The twelfth volume of Subaltern Studies comprises essays broadly linked by an interest in the history of Muslims and Dalits in South Asia, or with the manner in which dominant histories in the subcontinent have been ‘fabricated’.
Shahid Amin examines how a persistent image of ‘the Mussalman’ came into being via the work of Hindi writers and publicists in the late nineteenth century. He suggests that this image was not derived from popular memory but conjured up for political deployment. He reveals the enormous mileage gained by this image, both ‘then’ and ‘now’.
M.T. Ansari looks at the history of Mappila peasant ‘uprisings’ in the early twentieth century, and at how these came to be discursively constructed to arrive at an image of the fanatic Mussalman. This then yielded the argument that the Muslim fanatic was a religious fundamentalist who had either to be confined or killed. This essay also thus carries resonances of present-day fabrications of Islam.
Faisal Fatehali Devji’s essay on Gandhi’s politics of friendship offers an interesting counterpoint to the preceding two. Focusing on the Khilafat Movement, it studies friendship in one of Gandhi’s boldest experiments—his attempt to rethink political relations between Hindus and Muslims. In looking at Gandhi as ‘a spoiler within the rhetoric of colonial India’, Devji points implicitly to the importance of Gandhian ideology in contemporary India.
Milind Wakankar examines the anomalous position of Kabir within the frameworks of caste and canonicity. His essay serves here as a bridge between the issue of Untouchables/Dalits on the one hand and Hindu-Muslim relations on the other.
Anupama Rao looks at the history, politics, and legal aspects of an incident in which a Dalit kotwal was murdered on the steps of a Hanuman temple. Governmental discourse and Dalit rights are illuminated in important new ways in this essay.
Praveena Kodoth’s essay analyses authority, property, and matriliny in colonial Malabar. It offers a detailed study of the codification of custom and looks at the ideas and assumptions that shaped colonial law-making.

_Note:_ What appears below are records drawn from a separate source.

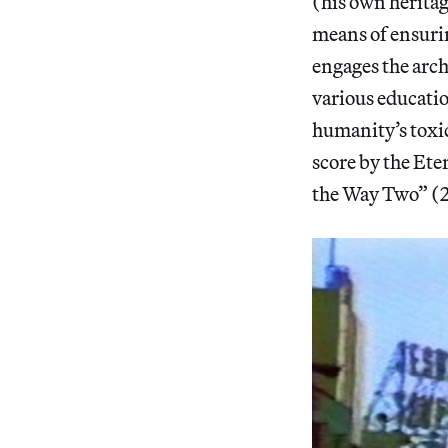
(his own herita
means of ensurin
engages the arc
various educatio
humanity’s toxic
score by the Et
the Way Two” (20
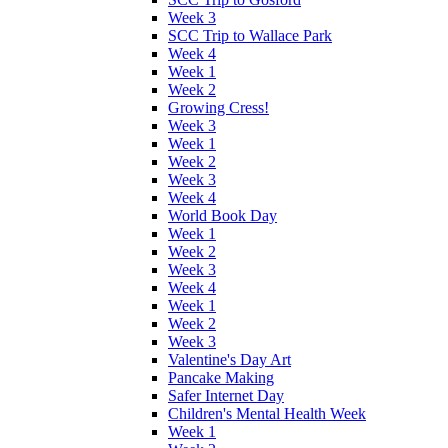
Week 3
SCC Trip to Wallace Park
Week 4
Week 1
Week 2
Growing Cress!
Week 3
Week 1
Week 2
Week 3
Week 4
World Book Day
Week 1
Week 2
Week 3
Week 4
Week 1
Week 2
Week 3
Valentine's Day Art
Pancake Making
Safer Internet Day
Children's Mental Health Week
Week 1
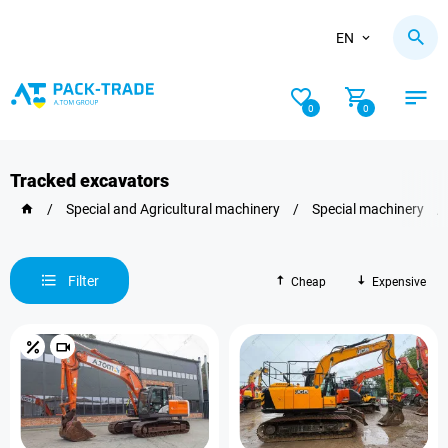
EN
0
0
Tracked excavators
/
Special and Agricultural machinery
/
Special machinery
/
Filter
Cheap
Expensive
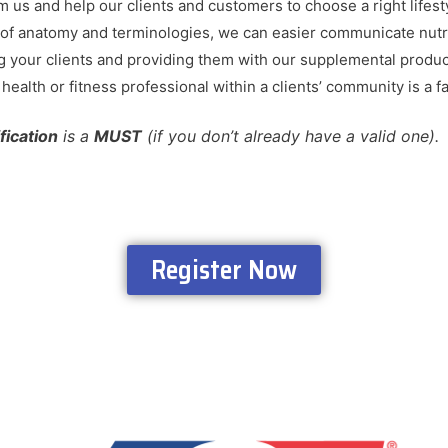
om us and help our clients and customers to choose a right lifes
f anatomy and terminologies, we can easier communicate nutri
ng your clients and providing them with our supplemental product
ealth or fitness professional within a clients’ community is a fa
ification
is a
MUST
(if you don’t already have a valid one)
Register Now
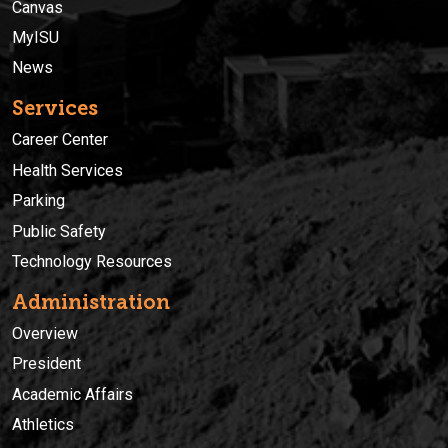
Canvas
MyISU
News
Services
Career Center
Health Services
Parking
Public Safety
Technology Resources
Administration
Overview
President
Academic Affairs
Athletics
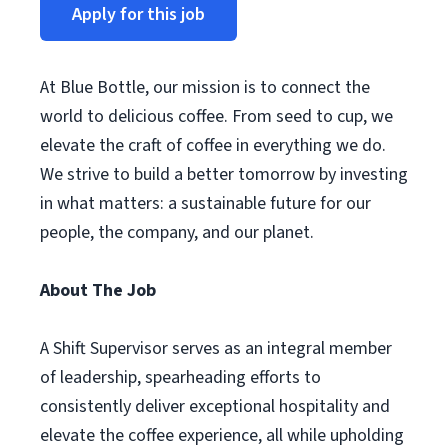
Apply for this job
At Blue Bottle, our mission is to connect the
world to delicious coffee. From seed to cup, we
elevate the craft of coffee in everything we do.
We strive to build a better tomorrow by investing
in what matters: a sustainable future for our
people, the company, and our planet.
About The Job
A Shift Supervisor serves as an integral member
of leadership, spearheading efforts to
consistently deliver exceptional hospitality and
elevate the coffee experience, all while upholding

Rashmi Dube Bhatnagar, Renu Dube, and Reena Dube investigate the rhetoric of bardic historians in Rajasthan and interrogate colonial perspectives of that tradition.
Prathama Banerjee investigates a crucial imperative of nationalism—pride, love and adoration of one’s nation—through acts of the imagination in colonial Bengal.
SHAIL MAYARAM is Senior Fellow at the Centre for the Study of Developing Societies, Delhi. She is the author of Against History, Against State: Counterperspectives from the Margins (2003) and Resisting Regimes: Myth, Memory and the Shaping of a Muslim Identity (1997).
M.S.S. PANDIAN’s publications include Image Trap: M.G. Ramachandran in Films and Politics (1992).
AJAY SKARIA teaches history at the University of Minneapolis. He is the author of Hybrid Histories: Forests, Frontiers and Wildness in Western India (1999).